Wyoming head coach Craig Bohl echoed those same sentiments.

"Esaias really does a great job," he said. "He's a physical guy. He runs around and he makes a lot of tackles. When he hits people they usually get de-cleated."

That's exactly what happened in the Cowboys' 2019 opener against Missouri.

With 8:04 remaining in the second quarter and the home team trailing 14-3, Tigers quarterback Kelly Bryant took the shotgun snap and immediately ran to his left on a designed scramble. Before he could get to the sideline, he was flattened.

Gandy, then a junior reserve safety, shucked his blocker on the play.

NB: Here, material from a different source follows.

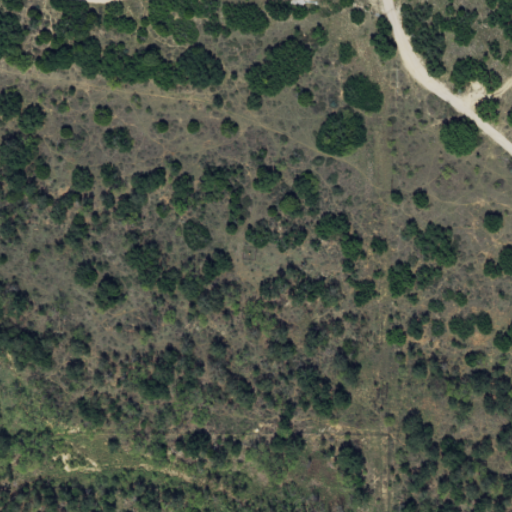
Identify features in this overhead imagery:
road: (299, 4)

That guy happened to be 6-foot-5, 258-pound tight end Albert Okwuegbunam, who is currently collecting checks from the Denver Broncos.

Gandy wrapped up Bryant with a textbook tackle. The ball came loose and bounced right into the arms of CJ Coldon, who bolted 30 yards into the end zone to cut the Cowboys' deficit to four. Wyoming would go on to upset the Tigers, 37-31.

"That was my first big hit," he said. "That's when people start seeing."

Gandy already has 19 tackles through three games this fall. That's fourth on the team behind Coldon, Easton Gibbs and Chad Muma.

That number will likely increase very soon.

UW cornerback Azizi Hearn was asked Monday if he ever worries about Gandy hammering him in the process of helping make a tackle. The short answer: no. Hearn said he's going full speed, too. That means double-trouble for the ball carrier.

He joked that Gandy better worry about him.

What it really means is this defense isn't shy about attacking.

"I try to chase improvement every day, whether that's in coverage or getting the call down," Gandy said. "I know where I want to go and what I want to do. I need to be better each day. If I don't get better, I've failed myself. I just chase being the best. That's all I know."

Where is he going?

He doesn't mind telling you -- he's chasing a dream.

"I've dreamed about it since I was a little kid," he said of the NFL. "I'm putting it all in to make my dreams come true."